[Saved entries]
════════════════════
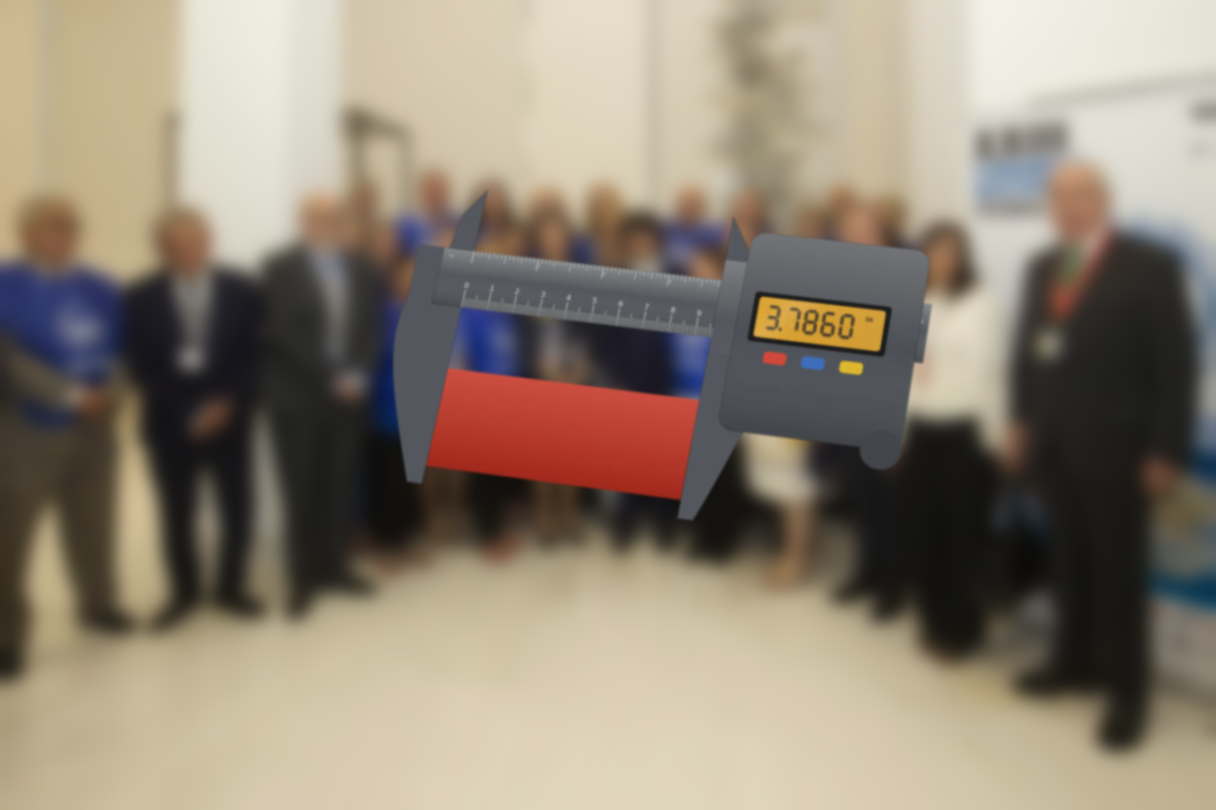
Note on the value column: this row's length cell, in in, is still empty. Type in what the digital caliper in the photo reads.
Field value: 3.7860 in
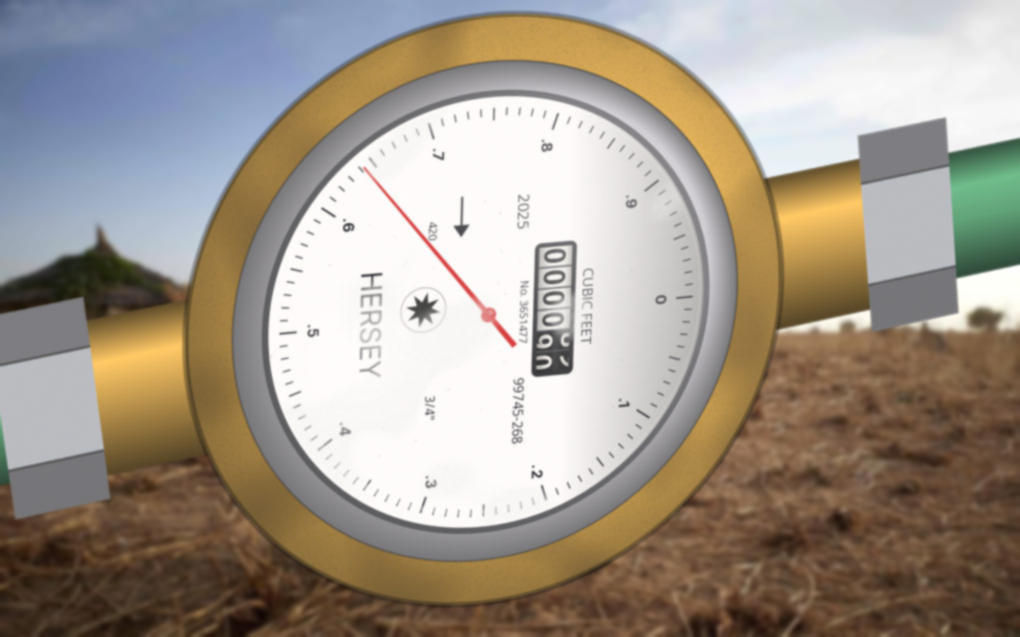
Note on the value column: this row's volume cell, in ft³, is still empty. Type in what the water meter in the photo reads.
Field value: 89.64 ft³
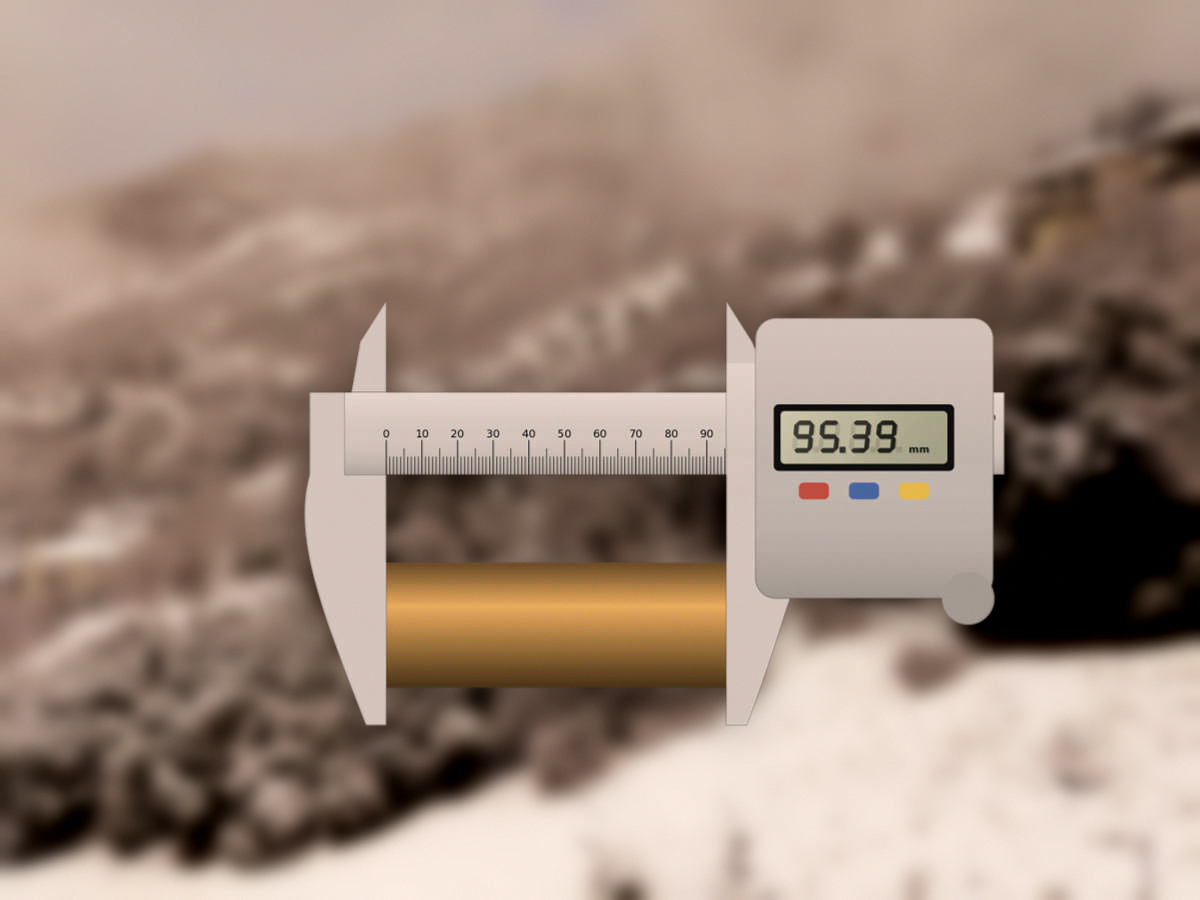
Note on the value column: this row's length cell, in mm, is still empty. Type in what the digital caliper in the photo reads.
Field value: 95.39 mm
════════════════════
[Work instruction] Rewrite all of the records with each "Type in" changed to "Enter" and nothing else altered. Leave the pictures out of your answer.

[Answer section]
Note on the value column: this row's length cell, in in, is still empty. Enter what the digital caliper in the photo reads.
Field value: 3.7860 in
Note on the value column: this row's volume cell, in ft³, is still empty. Enter what the water meter in the photo reads.
Field value: 89.64 ft³
Note on the value column: this row's length cell, in mm, is still empty. Enter what the digital caliper in the photo reads.
Field value: 95.39 mm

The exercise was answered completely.